╭──

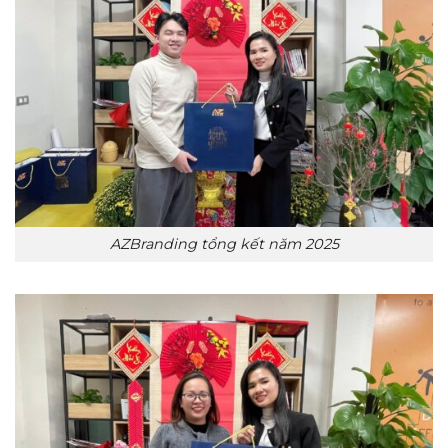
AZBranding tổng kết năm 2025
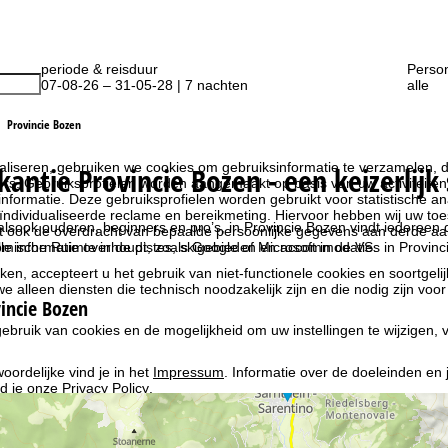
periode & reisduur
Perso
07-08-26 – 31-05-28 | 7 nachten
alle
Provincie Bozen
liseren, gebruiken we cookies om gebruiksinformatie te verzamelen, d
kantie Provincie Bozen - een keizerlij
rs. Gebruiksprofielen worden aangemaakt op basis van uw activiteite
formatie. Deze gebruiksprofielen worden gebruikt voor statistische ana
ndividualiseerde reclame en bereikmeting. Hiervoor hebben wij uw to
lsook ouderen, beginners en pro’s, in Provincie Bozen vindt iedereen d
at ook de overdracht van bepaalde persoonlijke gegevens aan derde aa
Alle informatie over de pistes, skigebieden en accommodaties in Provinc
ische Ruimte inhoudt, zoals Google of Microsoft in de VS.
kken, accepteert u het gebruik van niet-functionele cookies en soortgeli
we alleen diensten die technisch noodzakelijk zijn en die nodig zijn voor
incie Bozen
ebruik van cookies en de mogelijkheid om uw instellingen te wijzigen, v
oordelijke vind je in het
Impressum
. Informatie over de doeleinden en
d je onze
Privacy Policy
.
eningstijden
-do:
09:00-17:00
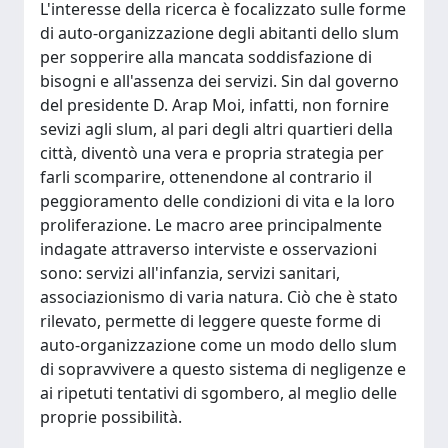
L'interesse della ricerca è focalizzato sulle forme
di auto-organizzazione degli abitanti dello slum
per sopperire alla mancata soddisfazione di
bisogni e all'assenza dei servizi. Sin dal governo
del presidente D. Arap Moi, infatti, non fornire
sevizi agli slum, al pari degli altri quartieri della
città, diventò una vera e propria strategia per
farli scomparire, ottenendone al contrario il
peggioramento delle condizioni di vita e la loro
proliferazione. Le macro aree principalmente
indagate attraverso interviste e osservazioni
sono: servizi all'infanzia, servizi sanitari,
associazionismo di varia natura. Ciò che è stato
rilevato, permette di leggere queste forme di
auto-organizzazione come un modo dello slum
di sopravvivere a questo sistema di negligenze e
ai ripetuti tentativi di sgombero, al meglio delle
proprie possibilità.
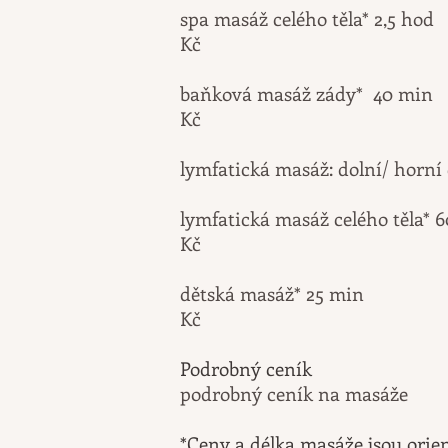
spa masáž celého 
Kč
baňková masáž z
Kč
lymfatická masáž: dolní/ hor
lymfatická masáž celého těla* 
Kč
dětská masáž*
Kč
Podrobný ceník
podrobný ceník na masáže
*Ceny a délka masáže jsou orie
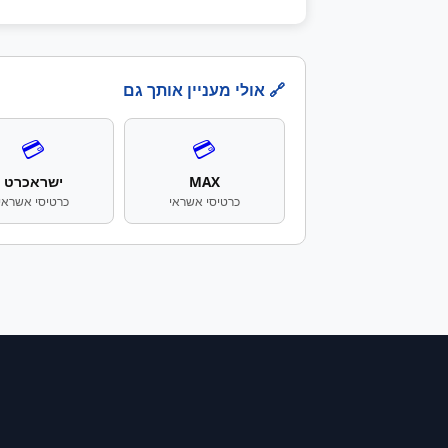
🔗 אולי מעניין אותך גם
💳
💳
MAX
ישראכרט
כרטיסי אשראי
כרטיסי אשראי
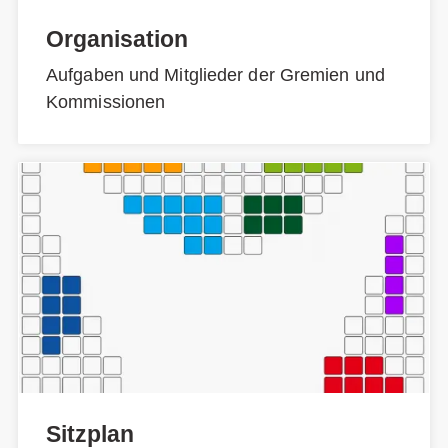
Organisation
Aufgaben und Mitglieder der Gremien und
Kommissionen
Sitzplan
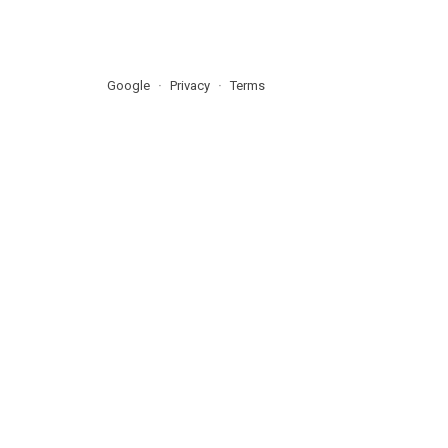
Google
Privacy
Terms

╰──

Copy the listing in full and without alteration, omitting every picture.

AZBranding tổng kết năm 2025
periode & reisduur
Perso
07-08-26 – 31-05-28 | 7 nachten
alle
Provincie Bozen
liseren, gebruiken we cookies om gebruiksinformatie te verzamelen, d
kantie Provincie Bozen - een keizerlij
rs. Gebruiksprofielen worden aangemaakt op basis van uw activiteite
formatie. Deze gebruiksprofielen worden gebruikt voor statistische ana
ndividualiseerde reclame en bereikmeting. Hiervoor hebben wij uw to
lsook ouderen, beginners en pro’s, in Provincie Bozen vindt iedereen d
at ook de overdracht van bepaalde persoonlijke gegevens aan derde aa
Alle informatie over de pistes, skigebieden en accommodaties in Provinc
ische Ruimte inhoudt, zoals Google of Microsoft in de VS.
kken, accepteert u het gebruik van niet-functionele cookies en soortgeli
we alleen diensten die technisch noodzakelijk zijn en die nodig zijn voor
incie Bozen
ebruik van cookies en de mogelijkheid om uw instellingen te wijzigen, v
oordelijke vind je in het
Impressum
. Informatie over de doeleinden en
d je onze
Privacy Policy
.
eningstijden
-do:
09:00-17:00
L'interesse della ricerca è focalizzato sulle forme
di auto-organizzazione degli abitanti dello slum
per sopperire alla mancata soddisfazione di
bisogni e all'assenza dei servizi. Sin dal governo
del presidente D. Arap Moi, infatti, non fornire
sevizi agli slum, al pari degli altri quartieri della
città, diventò una vera e propria strategia per
farli scomparire, ottenendone al contrario il
peggioramento delle condizioni di vita e la loro
proliferazione. Le macro aree principalmente
indagate attraverso interviste e osservazioni
sono: servizi all'infanzia, servizi sanitari,
associazionismo di varia natura. Ciò che è stato
rilevato, permette di leggere queste forme di
auto-organizzazione come un modo dello slum
di sopravvivere a questo sistema di negligenze e
ai ripetuti tentativi di sgombero, al meglio delle
proprie possibilità.
spa masáž celého 
Kč
baňková masáž z
Kč
lymfatická masáž: dolní/ hor
lymfatická masáž celého těla* 
Kč
dětská masáž*
Kč
Podrobný ceník
podrobný ceník na masáže
*Ceny a délka masáže jsou orie
🔗 אולי מעניין אותך גם
💳
💳
MAX
ישראכרט
כרטיסי אשראי
כרטיסי אשראי
Organisation
Aufgaben und Mitglieder der Gremien und
Kommissionen
Sitzplan
Google
Privacy
Terms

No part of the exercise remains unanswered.